Proponents of the sector’s development say there is sufficient room for such ideals to persist despite DeFi being increasingly the domain of traditional finance sector businesses and increasingly subject to regulation. 

“For some protocols in DeFi, it’s only natural to interact heavily with centralized finance in order to maximize opportunities,” de Vries said. “However, in other cases, these interactions do not make sense, and that is fine — decentralized technologies cannot be forced to all follow the same rules set out by centralized entities, but where they are needed by both the investors and service providers, they can be implemented and they will be used, because they add value and protection to the investors.”

In order to create a true bridge between DeFi and traditional finance, some say a “cross-border” compliance layer with integrated KYC verification is required.

 “At first glance, that might seem to go against decentralization, but with trustless KYC/AML, we don’t just make a step towards regulation, we can at the same time guarantee users control of their own data and the power to give or revoke access to third parties,” De Vries said. “This is a first start that will help bring money from CeFi [centralized finance] to DeFi, thus allowing increased adoption leading to all kinds of innovations that are also beneficial for CeFi.”

 Ontology is one DeFi-oriented company aiming to provide risk-mitigating systems such as credit scoring and identification through its OScore system and ONT ID, a decentralized identity framework that aims to facilitate the identification of different entities in both decentralized and centralized networks.

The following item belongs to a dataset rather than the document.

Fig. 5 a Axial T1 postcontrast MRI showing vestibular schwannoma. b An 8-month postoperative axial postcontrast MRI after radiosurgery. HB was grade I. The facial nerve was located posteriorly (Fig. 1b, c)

 “Currently, DeFi is the Wild West — and providing a credit scoring system adds much more value than it detracts,” said Li. “More importantly, credit will bring real-world assets into crypto because you can collateralize something like your limited-edition baseball card as part of your credit on-chain, allowing you to borrow against it.”

 Ultimately, DeFi services are striving to replicate well-known financial products used in the traditional finance sector and in fintech, and, as the market matures, the lines between sectors could blur. 

“Fintech is merely the adoption of technology in finance, so whether it merges with [centralized exchanges and decentralized exchanges], we will see,” Li said. “I think it is better to view CeFi and DeFi as alternative roads leading to the same destination.”